### Problem to work on:
Find the lines below in which the string "Committees" occurs. Copy each one.

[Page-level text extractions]

- Opening Delimiter -

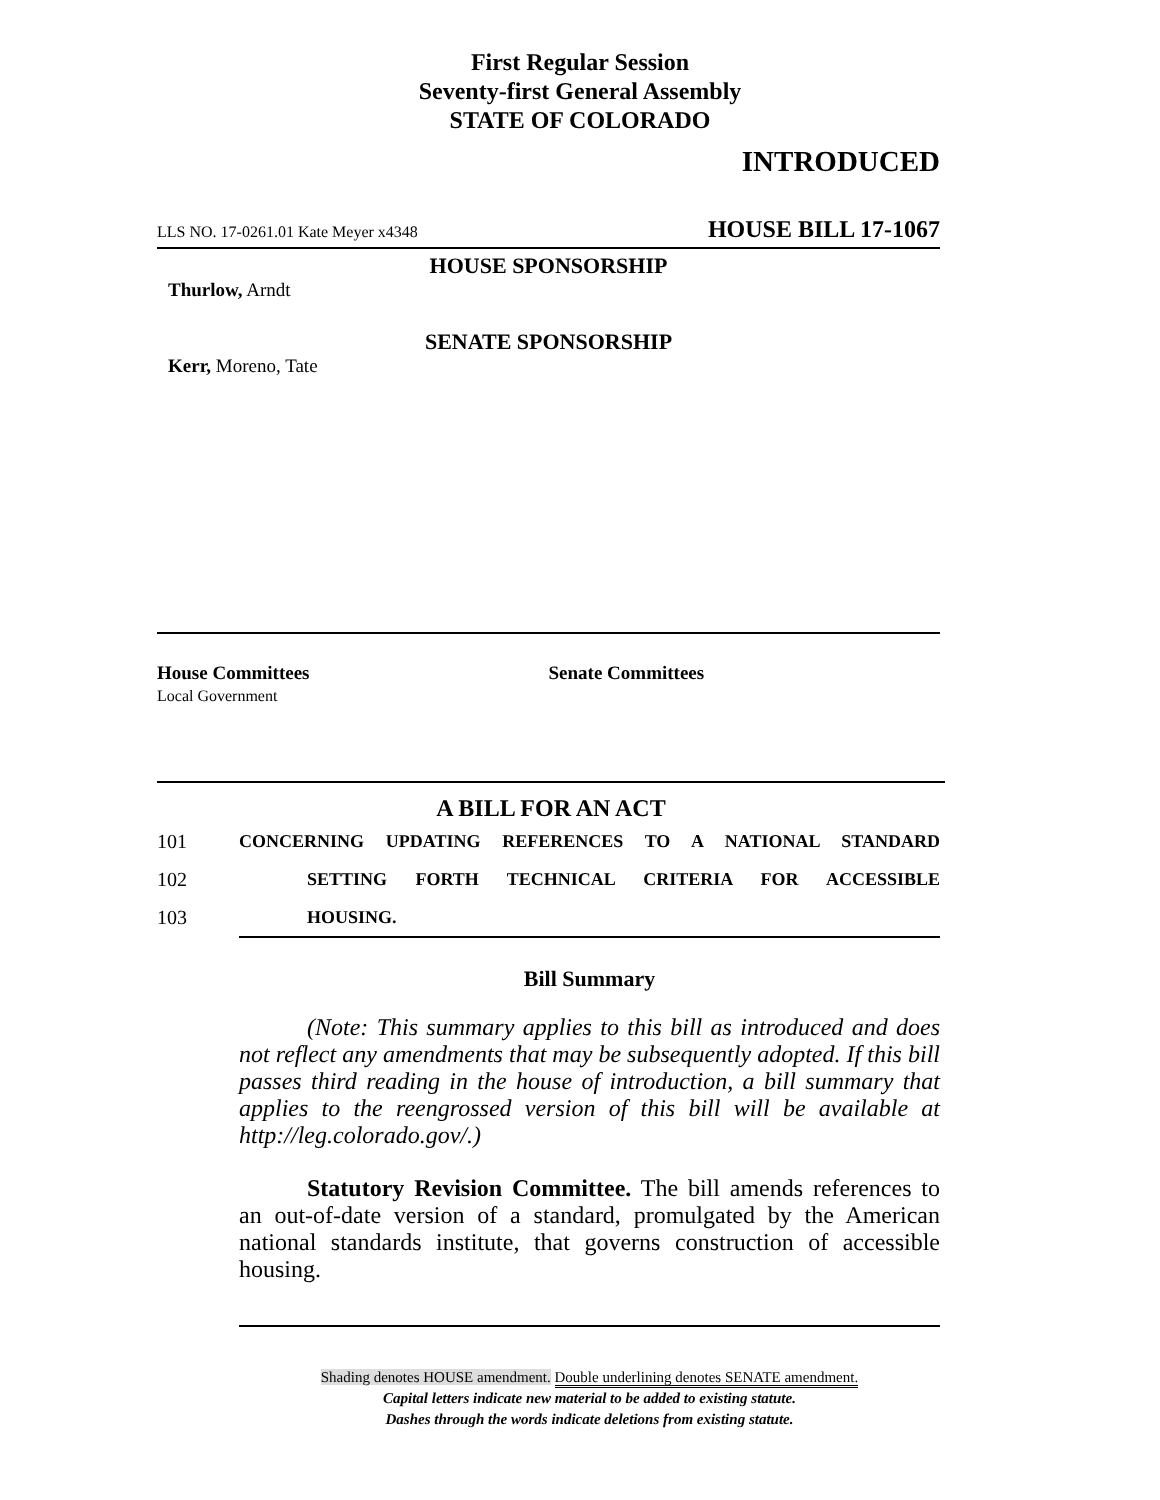First Regular Session
Seventy-first General Assembly
STATE OF COLORADO
INTRODUCED
LLS NO. 17-0261.01 Kate Meyer x4348 HOUSE BILL 17-1067
HOUSE SPONSORSHIP
Thurlow, Arndt
SENATE SPONSORSHIP
Kerr, Moreno, Tate
House Committees
Local Government
Senate Committees
A BILL FOR AN ACT
101 CONCERNING UPDATING REFERENCES TO A NATIONAL STANDARD
102 SETTING FORTH TECHNICAL CRITERIA FOR ACCESSIBLE
103 HOUSING.
Bill Summary
(Note: This summary applies to this bill as introduced and does not reflect any amendments that may be subsequently adopted. If this bill passes third reading in the house of introduction, a bill summary that applies to the reengrossed version of this bill will be available at http://leg.colorado.gov/.)
Statutory Revision Committee. The bill amends references to an out-of-date version of a standard, promulgated by the American national standards institute, that governs construction of accessible housing.
Shading denotes HOUSE amendment. Double underlining denotes SENATE amendment.
Capital letters indicate new material to be added to existing statute.
Dashes through the words indicate deletions from existing statute.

- Closing Delimiter -

### Solution to the exercise:
House Committees
Senate Committees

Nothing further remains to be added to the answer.